> **PROBLEM**: Print every record exactly, omitting all pictures.

> **SOURCE MATERIAL**:
————————

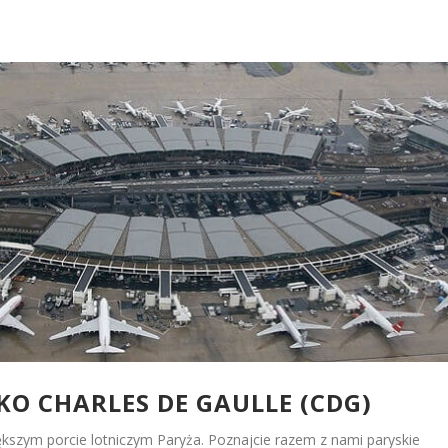
KO CHARLES DE GAULLE (CDG)
szym porcie lotniczym Paryża. Poznajcie razem z nami paryskie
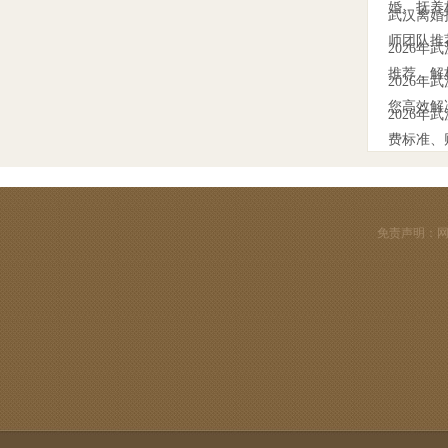
婚、抚养
武汉离婚
师团队推
2026
推荐，解
2026
您高效解
2026
费标准、
免责声明：网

————————

> **ANSWER BELOW**:
KO CHARLES DE GAULLE (CDG)
szym porcie lotniczym Paryża. Poznajcie razem z nami paryskie
婚、抚养
武汉离婚
师团队推
2026
推荐，解
2026
您高效解
2026
费标准、
免责声明：网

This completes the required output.